The real estate industry has undergone immense transformation over the past two decades, but a number of significant and influential emergent trends are poised to further revolutionise the sector and the way in which we live.
Influenced by a multitude of factors and operating in regular cycles, the real estate industry has always been one of the most dynamic, but in recent years the changes have become progressively dramatic with the next decade poised for even more significant transformation.
“Two decades ago, the way that top agents best serviced their clients was by being experts in their local markets,” says Yael Geffen, CEO of Lew Geffen Sotheby’s International Realty.
“But these days a thorough understanding of your market is no longer enough; it’s also essential to be au fait with fast changing current and emergent global trends in order to retain the edge in an increasingly competitive market.”
She believes that the following are the key global trends of which property professionals need to keep abreast:
1. Urban expansion and the growth of second tier cities.
The growth of existing cities is likely to be most prevalent in emerging economies, namely Asia (currently the most fast-paced region), Africa, the Middle East, and Latin America.
In developed economies, we will see significant growth of second tier cities as more and more people are forced to look for better value as a result of continually rising prices in first tier cities.
This is already becoming an established trend in the US where major companies are moving metros. For instance, Toyota has relocated to Dallas from Southern California and Apple is opening a billion-dollar campus in Austin.
In South Africa we are seeing the same thing happening in fast-expanding hubs like Midrand which is now home to a growing number of blue-chip headquarters including Deloitte’s and PwC, both of which have moved into the prestigious Waterfall precinct.
2. Changes in government policies and economic growth
It’s not only in South Africa that changing governmental policy and economic growth are key influencers, but their local import has been especially significant in recent years with a number of contentious land-related policy change proposals and a dramatic economic downturn.
In other countries like the US and the UK there have been notable changes to tax laws relating to property.
Although we have little control over political and economic policy decisions, a thorough understanding of them will allow us to plan better and make deals which offer more than one exit strategy to safeguard ourselves and clients.
3. Shifting demographics
With life expectancy today higher than it has ever been, it’s predicted that by 2050 the global percentage of people aged over 60 will exceed that of those under 15 for the first time.
They are also more vibrant and active at this age than the generations before them and therefore have very different property requirements for their golden years which will have a notable impact on the industry, especially in developed economies.
Most are looking to extend their independent lifestyles well into retirement and when they do give up the family home they tend to prefer to move to multi-generational communities, preferably with amenities and easily accessible healthcare facilities.
Globally, there is also a growing middle class and by the end of next year, it is estimated that the world’s population of middle-class consumers will have increased by one billion.
4. The millennial market share
Millennial home-buying is expected to peak next year, after which this generation will represent the largest share of the market for the next decade.
Not only will their first home aspirations push up single-family home prices in many markets, their unique lifestyle needs will continue to shape all aspects of the industry.
The lines between living, working, and playing are already blurring, which is clearly evidenced by the growing prevalence of ‘hipsturbia’, mixed-use suburban nodes near major metros.
Millenials already make up a large percentage of homebuyers in South Africa.
5. Alternative living
Co-living, especially in and near the most expensive metros, is on the increase.
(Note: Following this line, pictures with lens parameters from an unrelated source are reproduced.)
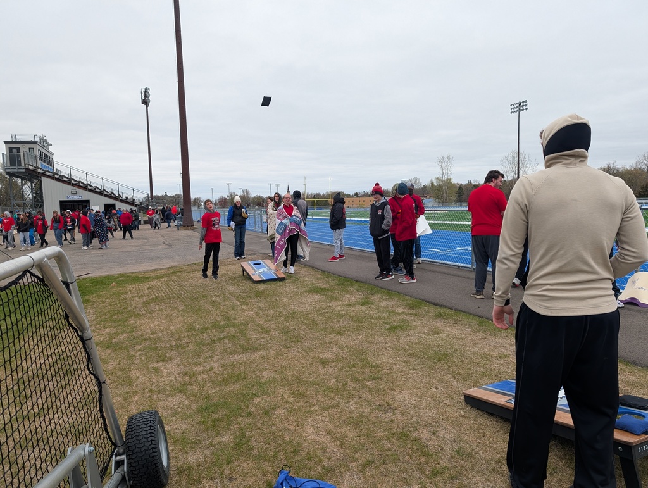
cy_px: 244
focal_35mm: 24
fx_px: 450
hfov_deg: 71.5
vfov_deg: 56.9
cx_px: 324
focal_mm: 6.9
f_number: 1.68
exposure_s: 1/499
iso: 27
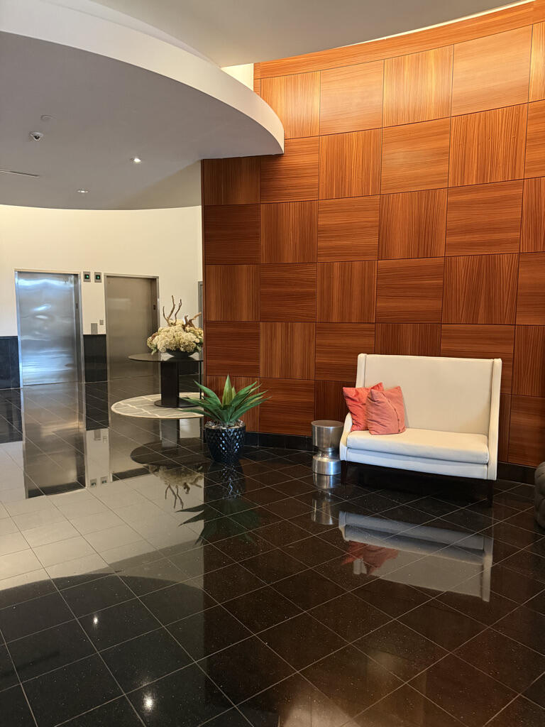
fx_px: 504
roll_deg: -1.3
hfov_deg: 56.8
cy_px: 364
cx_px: 272
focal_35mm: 24
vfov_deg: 71.6
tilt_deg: -5.9
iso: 800
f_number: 1.78
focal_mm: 6.76
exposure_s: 1/40
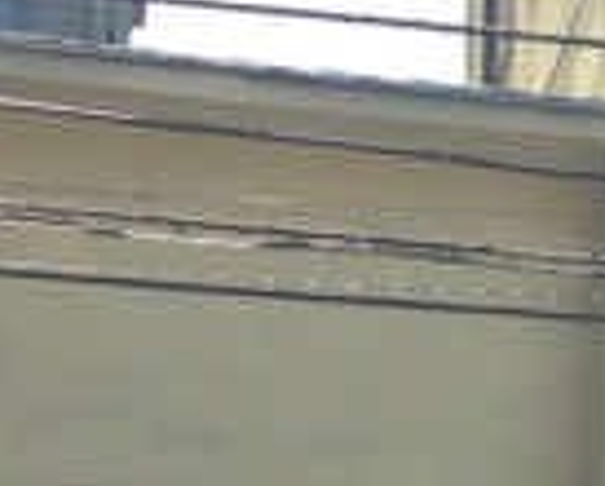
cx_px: 1263
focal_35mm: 188
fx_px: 3371
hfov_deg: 9.5
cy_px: 756
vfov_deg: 8.1
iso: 50
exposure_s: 1/645
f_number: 2.4
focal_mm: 4.12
This is most prevalent among millennials and, at the other end of the spectrum, where the ageing population is growing and accommodation and healthcare costs are rising.
This is also becoming more common in the workplace, with a report published by WeWork in October last year revealing that in London co-working is fast becoming an established trend with 17% of offices now on a flexible basis.
6. New technologies:
For a number of years now, smart home technology has been regarded as the ‘next biggest thing’ but it’s now becoming increasingly common in both renovations and new builds and many homes are already run by Alexa or Siri.
The new watchword during the next decade is likely to be “accessible homes” and real estate developers and investors alike will be forced to consider the growing smart home robotics sector which includes features and appliances like vacuum cleaners and mobile assistant robots.
This will require spaces to be more open plan with fewer stairs and floor finishes which are conducive to wheels.
In the industry itself, technology will continue to transform the way in which we do business as highlighted by recent KPMG research which revealed that awareness of the impact of technology on the real estate sector has increased.
The number of proptech solutions has also grown considerably in the past few years, resulting in the emergence of a true proptech jungle.
7. Green is still the new green
Sustainability is becoming ever more challenging and this is unlikely to change considering the projection that by 2050, the world will need 50% more energy, 40% more water, and 35% more food to sustain the growing population.
It is therefore imperative that the design of all new properties is based on ‘green’ or eco-friendly principles, including renewable energy technologies and waste reduction.
Geffen concludes: “When you consider the fact that real estate is already subject to an expansive number of extraneous influences like interest rates, housing prices and other economic trends, having to factor in a growing number of emergent trends can seem daunting.
“But, as the great philosopher, Socrates, said: “The secret of change is to focus all of your energy, not on fighting the old, but on building the new.”
Green features that save energy will become more sought after.